Representative sample showing saccade accuracy for both a healthy (blue) and a concussed (red) participant. The black line represents the horizontal displacement of the center of the target during a saccade event. Both participants initially saccade past the target, represented by the first trajectory peak above the target path, followed by two smaller corrective saccades to center on the target. The amplitude of saccade error is greater in the concussed patient, resulting in diminished fixation accuracy and a temporal shift of fixation on the target

Of the methods employed in this study, there were some potentially significant limitations that should be addressed.
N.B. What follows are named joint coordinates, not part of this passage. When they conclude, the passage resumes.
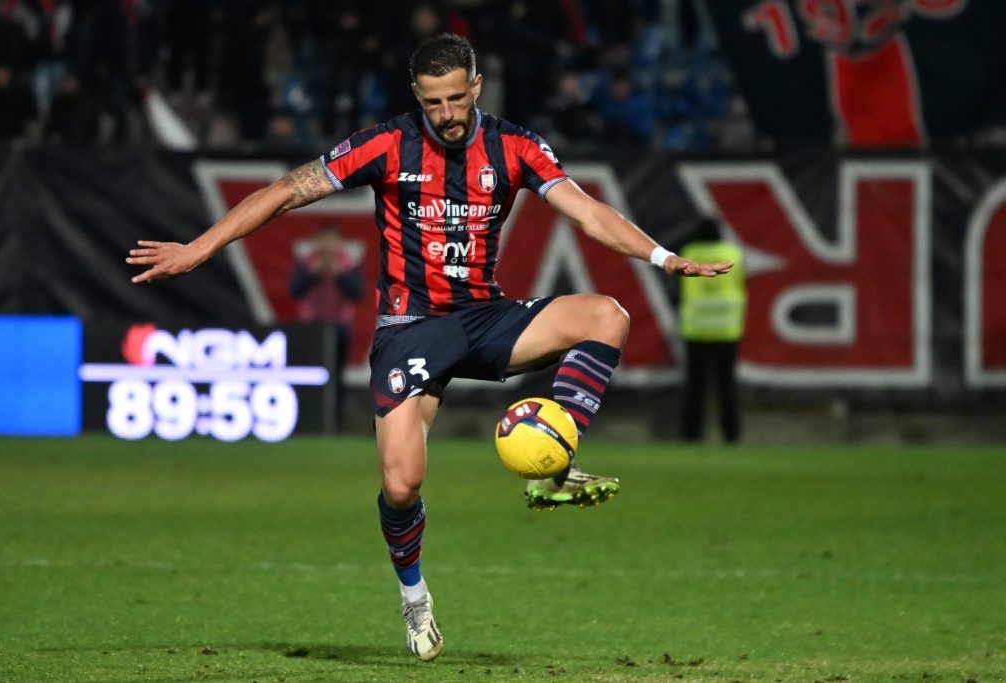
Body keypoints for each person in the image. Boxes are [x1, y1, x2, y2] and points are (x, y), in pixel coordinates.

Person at [126, 33, 732, 663]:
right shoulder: (387, 143)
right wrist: (199, 248)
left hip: (485, 317)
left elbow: (586, 211)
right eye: (433, 102)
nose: (447, 113)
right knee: (400, 485)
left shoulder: (516, 146)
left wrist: (662, 257)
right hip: (409, 329)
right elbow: (285, 191)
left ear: (476, 87)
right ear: (417, 96)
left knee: (607, 315)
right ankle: (414, 595)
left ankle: (556, 457)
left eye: (456, 98)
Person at [288, 224, 364, 432]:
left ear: (339, 243)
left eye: (332, 241)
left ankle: (334, 423)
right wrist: (313, 274)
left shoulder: (348, 265)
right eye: (324, 240)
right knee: (309, 376)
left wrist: (339, 275)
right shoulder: (307, 264)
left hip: (340, 329)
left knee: (336, 377)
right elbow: (295, 290)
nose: (328, 246)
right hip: (311, 330)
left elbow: (358, 292)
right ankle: (307, 422)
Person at [678, 218, 746, 443]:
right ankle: (731, 432)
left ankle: (692, 433)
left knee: (695, 385)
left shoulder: (689, 253)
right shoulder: (733, 254)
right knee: (727, 385)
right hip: (727, 329)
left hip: (696, 329)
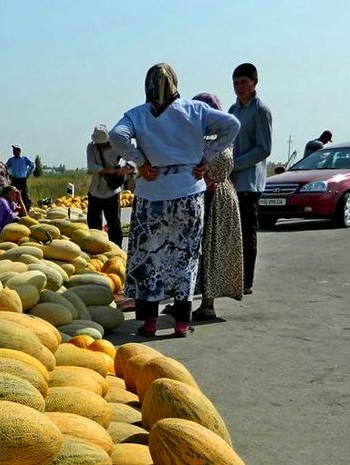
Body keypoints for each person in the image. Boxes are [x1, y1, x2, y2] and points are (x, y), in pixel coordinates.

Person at [109, 63, 240, 338]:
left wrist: (140, 161)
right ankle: (181, 322)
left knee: (149, 259)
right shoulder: (195, 110)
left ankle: (150, 323)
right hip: (188, 192)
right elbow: (232, 125)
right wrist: (207, 157)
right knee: (185, 257)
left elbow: (115, 136)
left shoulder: (138, 114)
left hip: (151, 194)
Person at [190, 92, 244, 322]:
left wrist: (205, 179)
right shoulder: (199, 136)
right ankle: (184, 299)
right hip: (204, 194)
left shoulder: (220, 138)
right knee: (192, 250)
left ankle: (208, 304)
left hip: (216, 198)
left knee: (211, 249)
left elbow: (219, 169)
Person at [228, 62, 273, 295]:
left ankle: (247, 280)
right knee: (232, 233)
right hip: (231, 181)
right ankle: (231, 276)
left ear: (255, 82)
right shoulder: (232, 111)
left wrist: (236, 164)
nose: (239, 87)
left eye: (244, 82)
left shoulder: (260, 111)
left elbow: (264, 148)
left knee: (247, 231)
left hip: (249, 182)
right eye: (235, 83)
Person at [86, 124, 131, 248]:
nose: (101, 145)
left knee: (114, 224)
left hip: (112, 192)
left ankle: (116, 249)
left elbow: (131, 159)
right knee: (93, 224)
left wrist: (124, 169)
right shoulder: (91, 147)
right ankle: (96, 248)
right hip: (95, 190)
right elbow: (91, 167)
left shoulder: (117, 146)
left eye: (103, 143)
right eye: (99, 143)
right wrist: (109, 171)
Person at [5, 145, 35, 211]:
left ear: (19, 151)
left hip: (22, 179)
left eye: (15, 150)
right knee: (14, 194)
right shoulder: (11, 160)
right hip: (15, 179)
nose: (14, 152)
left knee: (24, 194)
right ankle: (15, 209)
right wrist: (9, 175)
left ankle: (26, 209)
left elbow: (32, 165)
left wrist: (28, 173)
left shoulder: (24, 159)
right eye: (13, 150)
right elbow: (5, 167)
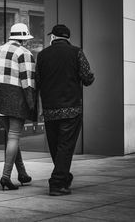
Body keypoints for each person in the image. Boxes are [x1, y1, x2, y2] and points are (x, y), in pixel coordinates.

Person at [36, 24, 95, 196]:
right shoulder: (76, 52)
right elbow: (87, 78)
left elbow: (37, 81)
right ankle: (57, 182)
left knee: (56, 147)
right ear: (67, 38)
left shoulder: (42, 55)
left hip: (50, 109)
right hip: (71, 109)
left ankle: (64, 177)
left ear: (53, 37)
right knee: (65, 146)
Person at [0, 23, 36, 190]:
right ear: (24, 38)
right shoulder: (25, 53)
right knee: (14, 136)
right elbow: (28, 82)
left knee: (11, 137)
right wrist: (31, 103)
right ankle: (5, 177)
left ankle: (22, 173)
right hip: (16, 98)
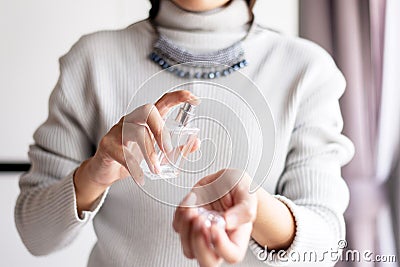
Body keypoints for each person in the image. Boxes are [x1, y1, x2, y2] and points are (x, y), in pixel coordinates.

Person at [15, 0, 354, 266]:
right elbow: (35, 235)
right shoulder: (91, 61)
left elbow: (325, 249)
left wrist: (254, 207)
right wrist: (95, 172)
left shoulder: (306, 69)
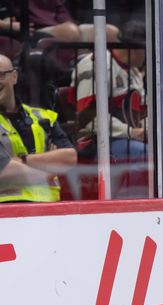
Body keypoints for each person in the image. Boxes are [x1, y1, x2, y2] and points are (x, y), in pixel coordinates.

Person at [0, 53, 76, 202]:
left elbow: (70, 158)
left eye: (1, 75)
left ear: (14, 76)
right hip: (7, 215)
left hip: (49, 213)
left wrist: (22, 160)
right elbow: (4, 172)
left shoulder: (43, 117)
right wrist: (47, 173)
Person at [74, 20, 147, 163]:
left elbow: (144, 112)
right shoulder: (95, 65)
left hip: (128, 139)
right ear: (135, 50)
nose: (148, 56)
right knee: (148, 154)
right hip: (97, 142)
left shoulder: (134, 72)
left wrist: (147, 130)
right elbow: (88, 116)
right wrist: (130, 132)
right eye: (146, 51)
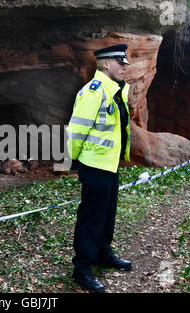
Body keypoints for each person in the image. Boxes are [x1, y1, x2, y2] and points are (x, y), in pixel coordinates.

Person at [66, 44, 132, 293]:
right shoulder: (94, 91)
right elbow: (77, 129)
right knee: (91, 218)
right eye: (120, 62)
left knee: (107, 215)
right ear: (106, 64)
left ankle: (103, 253)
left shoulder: (115, 89)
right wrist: (74, 161)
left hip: (110, 164)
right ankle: (82, 269)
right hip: (94, 165)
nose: (125, 67)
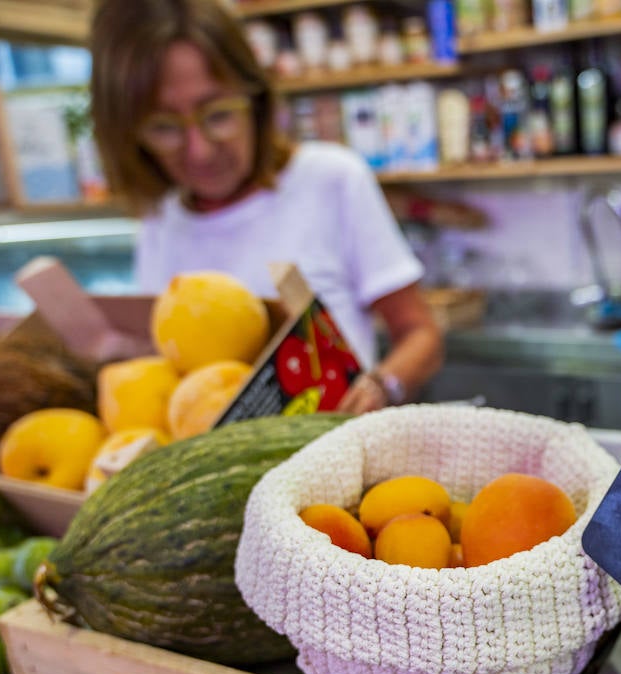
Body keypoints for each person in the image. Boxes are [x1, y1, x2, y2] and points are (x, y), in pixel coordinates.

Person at [88, 0, 444, 414]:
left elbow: (421, 334)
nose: (200, 151)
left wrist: (383, 385)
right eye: (164, 127)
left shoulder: (330, 179)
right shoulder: (160, 221)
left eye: (218, 115)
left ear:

The filtering process may have affected some of our dependent measures – particularly saccade velocity. Although the filtering process we employed was used to assist in more accurate detection of saccades of interest, it is possible that the averaging window we used (five frames) might have over-dampened the data. Consequently, the discrepancy in peak saccade velocity between the concussed and healthy controls may have been reduced. It is also important to note that the eye tracker used in the present study only sampled at 60 Hz, as opposed to higher-sampling eye trackers that are typically employed for tasks such as these. In order for this approach to have applicability in clinical settings, it is necessary to provide a low-cost, highly portable system. Therefore, we are encouraged by the current findings given their sensitivity to the differences between groups despite the lower sampling rate, compared to traditional equipment used in similar studies (Heitger et al., 2002, 2004, 2006; Suh et al. 2006a, b).

Conclusion

This paper presents a reliable way to detect and measure oculomotor deficits in individuals who have recently suffered a closed head injury. For impaired individuals who are slower to respond to, or are less accurate in tracking, visual stimuli – especially those that are critical to performance or safe execution of a task – the presence of these deficits may have a negative effect on their well-being and warrant further investigation. A systematic eye-tracking analysis scheme such as the one proposed may prove beneficial for those appointed to ensure the accurate diagnosis and prognosis of these individuals, including physicians and other practitioners.